Discussions about VALORANT’s North American pro scene often revolve around star-studded squads, like Sentinels, TSM, and 100 Thieves. But Team Envy’s consistent performance over the last couple of weeks helped them rise through the qualifiers and land the first seed in December’s First Strike main event.
While some may think of them as underdogs, Envy’s Jake “kaboose” McDonald and Austin “crashies” Roberts argue they’re just “very underrated.”
Envy made a big roster move in September, picking up former T1 pros crashies and Victor “food” Wong. Like many other teams, Envy was forced to make a new lineup work quickly—especially with the biggest VALORANT event to date just around the corner. But where other squads may have faltered, Envy swiftly found their stride with a first-place finish at the Nerd Street Gamers Closed Qualifier earlier this month.
Despite their recent accolades, however, the team still feels they’re not given the credit they deserve.

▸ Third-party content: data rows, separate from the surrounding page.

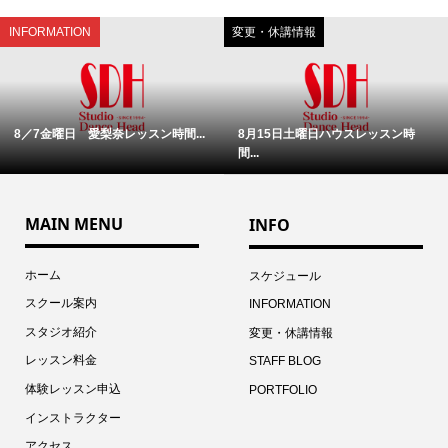
INFORMATION
変更・休講情報
8／7金曜日 愛梨奈レッスン時間...
8月15日土曜日ハウスレッスン時
間...
MAIN MENU
INFO
ホーム
スケジュール
スクール案内
INFORMATION
スタジオ紹介
変更・休講情報
レッスン料金
STAFF BLOG
体験レッスン申込
PORTFOLIO
インストラクター
アクセス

“I don’t think we’re ever underdogs, we’re just very underrated,” kaboose told . “I think people underrate us extremely because we don’t have a big streamer. I read comments on most websites and people don’t give us the credit we deserve. When we get a big win they say it’s because the other team is playing bad.”
While not having a big-star carry may lead the public to underestimate Envy, crashies celebrates his team’s ability to show up when it matters.
“As a team, we can all pop off at any time,” crashies said. “I feel that’s why we’re good as a team, we mesh well together. You shouldn’t need that one star, like [Cloud9’s Tyson “TenZ” Ngo], going off in your team.”
And he’s right.
One of Envy’s greatest strengths is that you can point to any game and see a different player at the top of the scoreboard. If one player is having an off-game, another rises to the occasion. In Envy’s sweep over 100 Thieves during the NSG Closed Qualifier grand finals, for example, kaboose had the highest average damage per round (ADR) in the first match. Food topped the list in the second map, while crashies had the most frags in the third.
Even though the players chalk up their success to “putting in a lot more work than the other teams,” the recent roster change seems to have made Envy complete. Crashies praises the team’s “structure,” with FPS vet Pujan “FNS” Mehta leading and shotcalling their matches. And kaboose believes Envy’s flexibility and wide agent pool allows them to “play more loose.”
The result? A first-seed berth at the First Strike main event, taking out Complexity, T1, Gen.G, Renegades, Dignitas, and 100 Thieves across both NSG qualifiers. But without a victory against some of the scene’s biggest squads, there still may be an asterisk next to Envy’s name going into the final event.
And the two pros would agree “that’s fair.”
The team fell to Cloud9 Blue in the open qualifier finals, 2-1. In the closed qualifier, they were relegated to the lower bracket after being swept by Sentinels. They also have yet to match up against TSM on the main stage.
While kaboose and crashies say they’re successful when scrimming against TSM or C9, both players identified Sentinels as their biggest threat.
“I think they’re really unpredictable and they know how to adapt really well,” crashies said. “When you’re beating them or they’ve seen something they’ve never seen before, they know how to adapt really well.”
But crashies believes a matchup against Sentinels will come down to “who’s hitting their shots.”
The First Strike final event is only a couple of weeks away, with Envy, Sentinels, 100 Thieves, and Renegades already locked in to compete for a $100,000 prize pool. The competition will be fierce among the eight teams that qualify.
And for Envy, confidence is at an all-time high.
“Confident is an understatement,” kaboose said. “I’m very confident in these match ups coming up.”